Bercy et la Caisse des dépôts (CDC) ont finalisé l'accord qui va apporter à La Poste 2,7 milliards d'euros d'argent frais, dont 1,5 milliard provenant de la CDC, pour lui permettre de financer son développement à l'aube de l'ouverture totale à la concurrence, début 2011.
Cet accord constitue la dernière étape d'un processus initié en décembre 2008 par le président Nicolas Sarkozy, qui a notamment vu La Poste changer de statut début mars pour devenir une société anonyme à capitaux publics.
Il prévoit l'injection dans le groupe public, avant la fin de l'année, de 2,7 milliards d'euros dans le groupe public, répartis entre la CDC (1,5) et l'Etat (1,2). L'accord sera présenté dans les prochaines semaines à la Commission européenne.
En échange de son apport, la Caisse des dépôts va recevoir 26,32% du capital du groupe de distribution de courrier, de colis et de services financiers, actuellement valorisé 3 milliards d'euros avant sa recapitalisation.
En cas de réalisation, voire de dépassement des objectifs du plan stratégique de La Poste, qui s'achève en 2015, la CDC est susceptible de verser un complément de prix qui pourrait aller jusqu'à 526 millions d'euros.
Ces apports, cette année et éventuellement en 2015, doivent permettre à La Poste de financer son développement et de disposer notamment de capacités financières pour réaliser, le cas échéant, des acquisitions.

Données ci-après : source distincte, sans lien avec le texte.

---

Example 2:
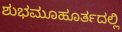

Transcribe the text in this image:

ಶುಭಮೂಹೂರ್ತದಲ್ಲಿ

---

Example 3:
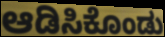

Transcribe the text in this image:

ಆಡಿಸಿಕೊಂಡು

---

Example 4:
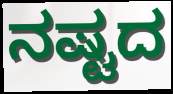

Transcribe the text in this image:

ನಷ್ಟದ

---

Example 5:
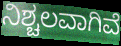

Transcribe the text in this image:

ನಿಶ್ಚಲವಾಗಿವೆ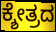
ಕ್ಶೇತ್ರದ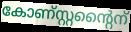
കോണ്സ്റ്റന്റൈന്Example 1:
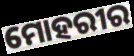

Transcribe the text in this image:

ମୋହରୀର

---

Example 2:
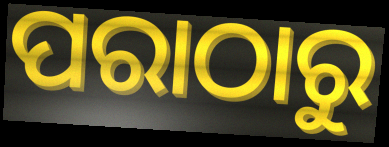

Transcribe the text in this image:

ପରାଠାରୁ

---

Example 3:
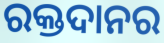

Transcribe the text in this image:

ରକ୍ତଦାନର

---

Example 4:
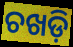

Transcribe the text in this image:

ଚଖଡ଼ି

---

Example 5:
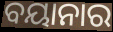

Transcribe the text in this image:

ବୟାନାରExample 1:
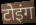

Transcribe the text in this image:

टोइंग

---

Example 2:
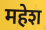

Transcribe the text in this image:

महेश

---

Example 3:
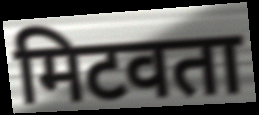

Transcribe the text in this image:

मिटवता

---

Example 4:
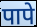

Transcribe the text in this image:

पापे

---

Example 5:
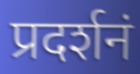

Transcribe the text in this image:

प्रदर्शनंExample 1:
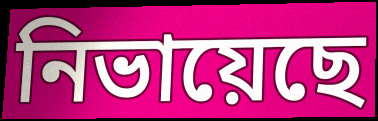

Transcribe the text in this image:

নিভায়েছে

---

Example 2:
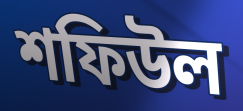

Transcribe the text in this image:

শফিউল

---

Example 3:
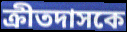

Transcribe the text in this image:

ক্রীতদাসকে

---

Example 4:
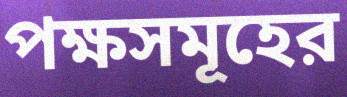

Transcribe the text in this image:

পক্ষসমূহের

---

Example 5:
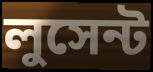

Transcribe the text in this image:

লুসেন্ট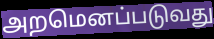
அறமெனப்படுவது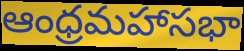
ఆంధ్రమహాసభా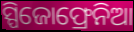
ସ୍ପିଜୋଫ୍ରେନିଆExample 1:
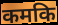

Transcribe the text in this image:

कमकि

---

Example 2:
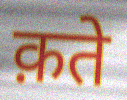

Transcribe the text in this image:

क़ते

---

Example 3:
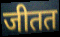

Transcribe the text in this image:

जीतत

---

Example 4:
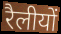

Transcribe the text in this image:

रैलीयों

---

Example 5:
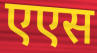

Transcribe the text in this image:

एएसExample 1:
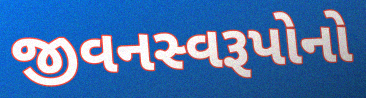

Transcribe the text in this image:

જીવનસ્વરૂપોનો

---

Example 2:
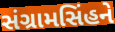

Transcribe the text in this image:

સંગ્રામસિંહને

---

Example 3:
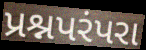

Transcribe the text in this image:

પ્રશ્નપરંપરા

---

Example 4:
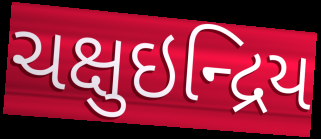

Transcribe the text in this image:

ચક્ષુઇન્દ્રિય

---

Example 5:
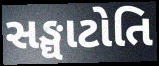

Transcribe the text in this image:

સઙ્ઘાટોતિ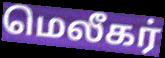
மெலீகர்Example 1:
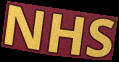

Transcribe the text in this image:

NHS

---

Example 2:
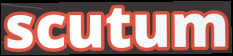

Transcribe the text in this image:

scutum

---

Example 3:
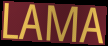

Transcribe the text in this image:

LAMA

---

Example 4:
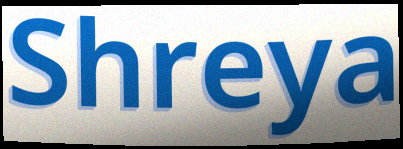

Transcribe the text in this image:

Shreya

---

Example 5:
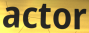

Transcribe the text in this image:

actorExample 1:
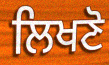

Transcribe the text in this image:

ਲਿਖਣੋ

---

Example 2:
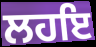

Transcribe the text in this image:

ਲਹਇ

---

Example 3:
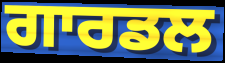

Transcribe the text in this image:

ਗਾਰਡਲ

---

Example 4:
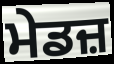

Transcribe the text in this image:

ਮੇਡਜ਼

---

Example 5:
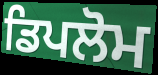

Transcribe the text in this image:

ਡਿਪਲੋਮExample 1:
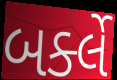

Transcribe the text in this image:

બર્ક્લે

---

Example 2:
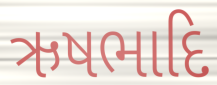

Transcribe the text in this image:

ઋષભાદિ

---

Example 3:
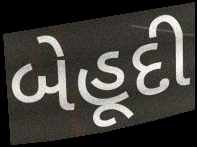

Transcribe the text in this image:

બેહૂદી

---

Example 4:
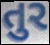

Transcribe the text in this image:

તુર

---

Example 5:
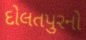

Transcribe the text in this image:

દોલતપુરનો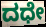
ದಧೇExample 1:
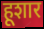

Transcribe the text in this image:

हूशार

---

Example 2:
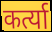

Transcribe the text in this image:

कर्त्या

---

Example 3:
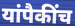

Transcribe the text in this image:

यांपैकींच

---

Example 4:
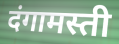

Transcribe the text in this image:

दंगामस्ती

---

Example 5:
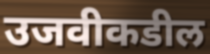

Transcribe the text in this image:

उजवीकडीलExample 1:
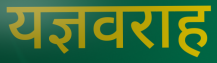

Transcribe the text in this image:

यज्ञवराह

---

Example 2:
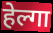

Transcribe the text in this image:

L'établissement public se dote ainsi de marges de manoeuvre pour aborder l'ouverture totale à la concurrence, qui deviendra réalité début 2011.
Seuls les envois de moins de 50 grammes sont encore, à ce jour, protégés par un monopole. Ils représentaient, fin 2009, environ 28% du chiffre d'affaires de La Poste, selon le groupe.
Dans le cadre de son plan stratégique, le groupe s'est fixé pour objectif de demeurer rentable et d'autofinancer ses investissements sur ses activités courrier à l'horizon 2015.
Le syndicat Sud-PTT, deuxième syndicat de La Poste, s'est inquiété des conditions de l'entrée de la CDC au capital, craignant que pour tenir les objectifs du plan, "les patrons de La Poste pressurent encore plus que prévu le personnel et rognent sur les missions de service public".
Le plan stratégique, baptisé Ambition 2015, a été présenté mi-avril. Il vise un chiffre d'affaires de près de 22 milliards d'euros à cette échéance et une marge opérationnelle de 8%.
La marge opérationnelle de La Poste a fortement décru depuis 2007, où elle atteignait 6,3%. Elle a été de 4,3% en 2008 puis 3,7% en 2009.
Les termes de l'accord prévoit qu'aucune décision stratégique ne pourra être prise par La Poste sans validation des représentants de la CDC.
"On ne le voit pas d'un bon oeil, dans le sens où derrière, cela va être encore la recherche de productivité", a réagi Jean-Luc Jacques, président de la CFTC Poste.
M. Jacques s'inquiète des conséquences de l'ouverture à la concurrence du courrier pour les envois de moins de 50 grammes, qui pourrait bousculer le modèle d'activité du groupe.
"Si un opérateur propose un courrier quatre fois moins cher sur les segments les plus rentables, c'est à dire la clientèle entreprise en zone urbaine, comment va faire La Poste?", s'interroge-t-il ?
Sous couvert d'anonymat, un observateur rappelle que dans le cas des colis, marché ouvert à la concurrence depuis toujours, La Poste a conservé une part de marché supérieur à 90%.
Le programme de modernisation de l'appareil industriel du service courrier est déjà entamé et doit s'achever d'ici 2012, selon le plan stratégique.